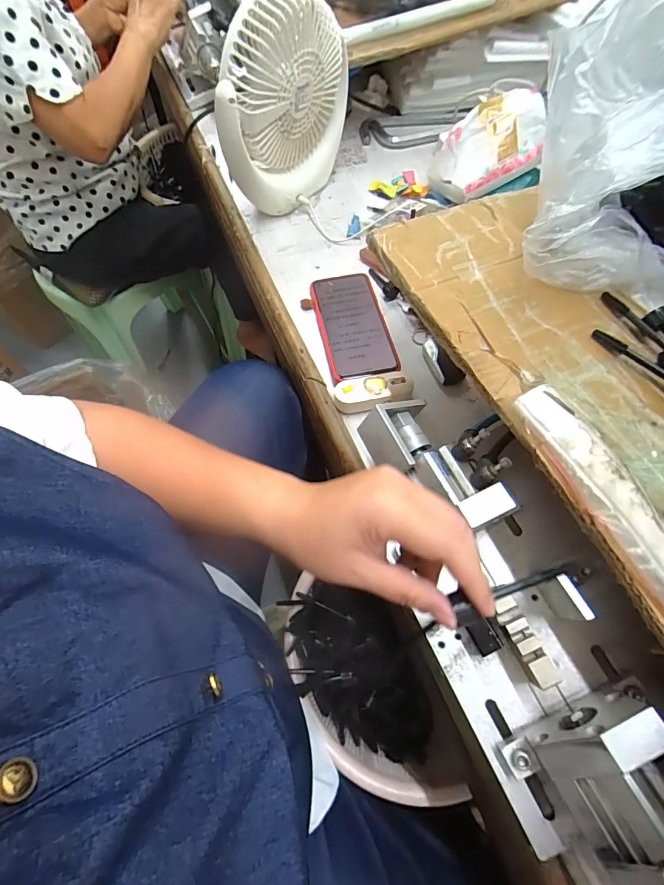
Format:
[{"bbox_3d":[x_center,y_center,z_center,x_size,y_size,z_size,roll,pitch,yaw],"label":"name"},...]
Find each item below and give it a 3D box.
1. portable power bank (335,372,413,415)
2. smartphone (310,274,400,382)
[{"bbox_3d":[0.045,-0.055,0.434,0.083,0.015,0.037,-9,65,-4],"label":"portable power bank"},{"bbox_3d":[0.025,-0.140,0.485,0.075,0.014,0.161,-11,65,-5],"label":"smartphone"}]

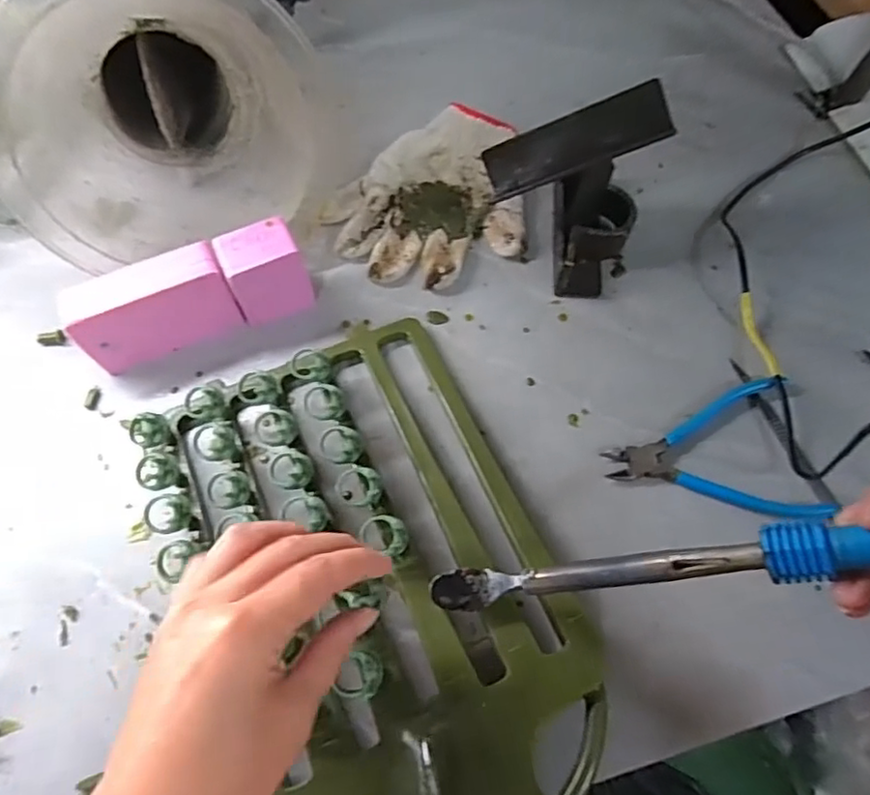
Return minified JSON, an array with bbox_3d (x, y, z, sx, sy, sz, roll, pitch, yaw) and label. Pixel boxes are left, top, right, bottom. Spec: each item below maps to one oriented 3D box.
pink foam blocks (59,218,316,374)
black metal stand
[{"bbox_3d":[-0.176,-0.073,0.457,0.163,0.072,0.039,-21,66,-10],"label":"pink foam blocks"},{"bbox_3d":[0.101,-0.149,0.468,0.122,0.116,0.096,2,64,1],"label":"black metal stand"}]

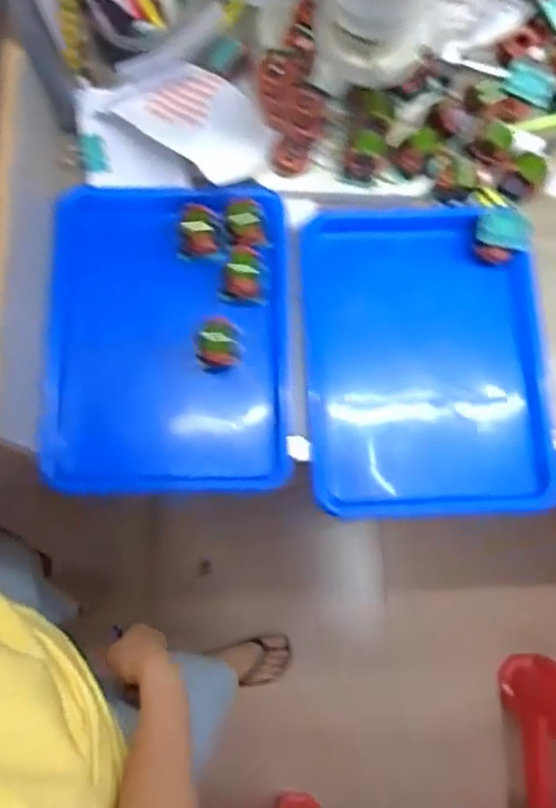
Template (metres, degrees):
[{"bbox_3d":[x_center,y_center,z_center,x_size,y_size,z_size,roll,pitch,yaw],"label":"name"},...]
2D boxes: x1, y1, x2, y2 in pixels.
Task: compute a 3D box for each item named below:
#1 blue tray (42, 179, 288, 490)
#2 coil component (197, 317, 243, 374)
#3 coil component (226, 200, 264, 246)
[{"bbox_3d":[-0.118,-0.072,0.638,0.257,0.051,0.323,0,78,-1],"label":"blue tray"},{"bbox_3d":[-0.059,-0.062,0.632,0.043,0.049,0.053,7,78,1],"label":"coil component"},{"bbox_3d":[-0.035,-0.192,0.652,0.036,0.034,0.037,0,78,-1],"label":"coil component"}]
◆ ◆ ◆ ◆
Transcribe all the lines above exactly, apart from the pictures.

▶ **Answer for the task**
Format:
[{"bbox_3d":[x_center,y_center,z_center,x_size,y_size,z_size,roll,pitch,yaw],"label":"name"},...]
Find each item below and give it a 3D box.
1. portable power bank (335,372,413,415)
2. smartphone (310,274,400,382)
[{"bbox_3d":[0.045,-0.055,0.434,0.083,0.015,0.037,-9,65,-4],"label":"portable power bank"},{"bbox_3d":[0.025,-0.140,0.485,0.075,0.014,0.161,-11,65,-5],"label":"smartphone"}]

Return minified JSON, an array with bbox_3d (x, y, z, sx, sy, sz, roll, pitch, yaw) and label. Pixel boxes are left, top, right, bottom. Spec: each item below maps to one oriented 3D box.
pink foam blocks (59,218,316,374)
black metal stand
[{"bbox_3d":[-0.176,-0.073,0.457,0.163,0.072,0.039,-21,66,-10],"label":"pink foam blocks"},{"bbox_3d":[0.101,-0.149,0.468,0.122,0.116,0.096,2,64,1],"label":"black metal stand"}]

Template (metres, degrees):
[{"bbox_3d":[x_center,y_center,z_center,x_size,y_size,z_size,roll,pitch,yaw],"label":"name"},...]
2D boxes: x1, y1, x2, y2 in pixels.
Task: compute a 3D box for each item named below:
#1 blue tray (42, 179, 288, 490)
#2 coil component (197, 317, 243, 374)
#3 coil component (226, 200, 264, 246)
[{"bbox_3d":[-0.118,-0.072,0.638,0.257,0.051,0.323,0,78,-1],"label":"blue tray"},{"bbox_3d":[-0.059,-0.062,0.632,0.043,0.049,0.053,7,78,1],"label":"coil component"},{"bbox_3d":[-0.035,-0.192,0.652,0.036,0.034,0.037,0,78,-1],"label":"coil component"}]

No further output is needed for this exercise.